Dr. Joseph is a Haitian surgeon and his wife Dr. Marie is a pediatrician, however between them they have about a dozen different medical degrees and certificates. Although he couldn’t tell me for sure, Dr. Joseph thinks there are probably only one or two other Haitian surgeons working in Leogane, a town of over 250,000 people. I first went to see their clinic back in February to see if Direct Relief could help supply them with medicines and supplies because there were almost no other medical facilities that survived the earthquake--although by that time numerous NGOs and foreign armies (including the US, Canadian, and Japanese) had come into town and set up field hospitals and clinics. When I arrived at the clinic, there were roughly 20 mothers with their babies waiting to see Dr. Marie and another handful of patients waiting to see Dr. Joseph. I remember feeling badly that I was taking their time away from their patients just to show me around their clinic.

Joseph and Marie were extremely grateful for the medical support that foreign groups were providing but they knew that in time, the foreigners would leave and it would be up to the Haitian people to figure out how to care for their own people. So shortly after the earthquake hit, Joseph and Marie’s son and daughter in law, Jodel and Sulfrance Charles, started an NGO called Renewal 4 Haiti in their hometown of Aurora, Colorado. They planned to raise funds to build a new surgical, referral hospital in Leogane. They already had the land, a parcel that was acquired from a patient who Dr. Joseph treated for free in 1988, but now there was a small wooden hospital on the site that the Canadian Army had built and operated out of when they were working in Leogane. Dr. Joseph let the Canadian Army use his land for free because they were helping the people in his town. In return, they left behind the brand new wooden building that was perfect for a temporary hospital because it is not made of concrete. People are wary of concrete in Haiti.

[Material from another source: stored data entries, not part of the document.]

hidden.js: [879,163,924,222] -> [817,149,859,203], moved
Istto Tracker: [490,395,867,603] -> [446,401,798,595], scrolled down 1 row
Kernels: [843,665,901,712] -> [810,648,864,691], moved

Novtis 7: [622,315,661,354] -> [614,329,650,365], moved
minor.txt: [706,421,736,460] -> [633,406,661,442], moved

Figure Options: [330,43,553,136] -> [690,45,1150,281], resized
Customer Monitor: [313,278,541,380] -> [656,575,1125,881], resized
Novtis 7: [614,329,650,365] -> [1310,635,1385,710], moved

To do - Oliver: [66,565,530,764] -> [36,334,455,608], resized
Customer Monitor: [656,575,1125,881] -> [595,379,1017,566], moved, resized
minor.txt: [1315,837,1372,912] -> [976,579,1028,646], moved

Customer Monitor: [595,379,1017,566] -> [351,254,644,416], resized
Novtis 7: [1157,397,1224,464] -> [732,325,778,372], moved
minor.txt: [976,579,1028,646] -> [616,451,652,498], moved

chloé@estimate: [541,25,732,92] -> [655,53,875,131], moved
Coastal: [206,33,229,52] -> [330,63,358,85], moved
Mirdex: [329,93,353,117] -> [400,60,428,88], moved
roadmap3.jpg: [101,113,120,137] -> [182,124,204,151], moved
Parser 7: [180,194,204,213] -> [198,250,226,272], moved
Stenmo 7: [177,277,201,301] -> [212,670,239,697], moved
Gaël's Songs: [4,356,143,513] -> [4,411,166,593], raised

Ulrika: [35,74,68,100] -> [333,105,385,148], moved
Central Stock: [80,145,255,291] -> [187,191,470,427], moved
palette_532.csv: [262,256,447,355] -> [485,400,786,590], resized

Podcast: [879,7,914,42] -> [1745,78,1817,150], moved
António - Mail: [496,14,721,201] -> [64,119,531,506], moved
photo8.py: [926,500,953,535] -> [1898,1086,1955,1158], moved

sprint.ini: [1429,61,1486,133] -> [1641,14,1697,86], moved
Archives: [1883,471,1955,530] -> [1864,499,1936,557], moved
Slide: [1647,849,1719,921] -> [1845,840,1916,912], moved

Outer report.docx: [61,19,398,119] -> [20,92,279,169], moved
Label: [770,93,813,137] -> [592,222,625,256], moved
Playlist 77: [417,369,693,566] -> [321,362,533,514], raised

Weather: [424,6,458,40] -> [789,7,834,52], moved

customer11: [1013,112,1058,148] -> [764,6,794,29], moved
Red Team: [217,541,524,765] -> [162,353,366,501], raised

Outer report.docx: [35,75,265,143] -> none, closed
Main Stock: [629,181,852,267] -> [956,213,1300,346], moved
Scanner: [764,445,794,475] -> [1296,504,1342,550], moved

While there are plans in the works to build a permanent hospital on the site, for now there is no rush. Dr. Joseph has capacity for 20 beds, and while we were there about half of them were filled. Two people had typhoid. One patient had malaria. But thankfully there were no cholera patients yet. Recently they built another room which will serve as the operating theater, and Direct Relief has provided them with the funds to outfit it. Because the site is on a major highway that connects Port au Prince to the Western departments, Dr. Joseph expects to see many patients who have been injured in traffic accidents.

We asked him how he expects to fund and sustain a hospital in Haiti. The majority of Haitian people cannot pay for medical services, even at a place like Camejo Hospital where the supplies and medications are often given away for free. “There are ways to do it,” he said with a smile. “If someone comes in for a surgery and he cannot pay, we ask the family what they can do to help. Maybe they can work around the hospital for a week.” “Another way,” he says, “is if we have ten patients and only two can pay, they help pay for the others.” We found out later that the man with the machete who opened the gate for us will be the first one to have surgery when the new surgical suite opens. He has a hydrocele (an accumulation of fluid in a body cavity) that needs to be removed and is working there now to pay for it.

If only donors and NGOs can do more to encourage and support these kinds of activities instead of thinking about how to spend their money in the short term, Haiti can harness the talents of people like Drs Joseph and Marie Charles and indeed rebuild better.

2 comments:

  1. Beautiful insight. I am interested to see how "bartering" will work in a few years. I praise Dr. Joseph and Dr. Marie for their great work!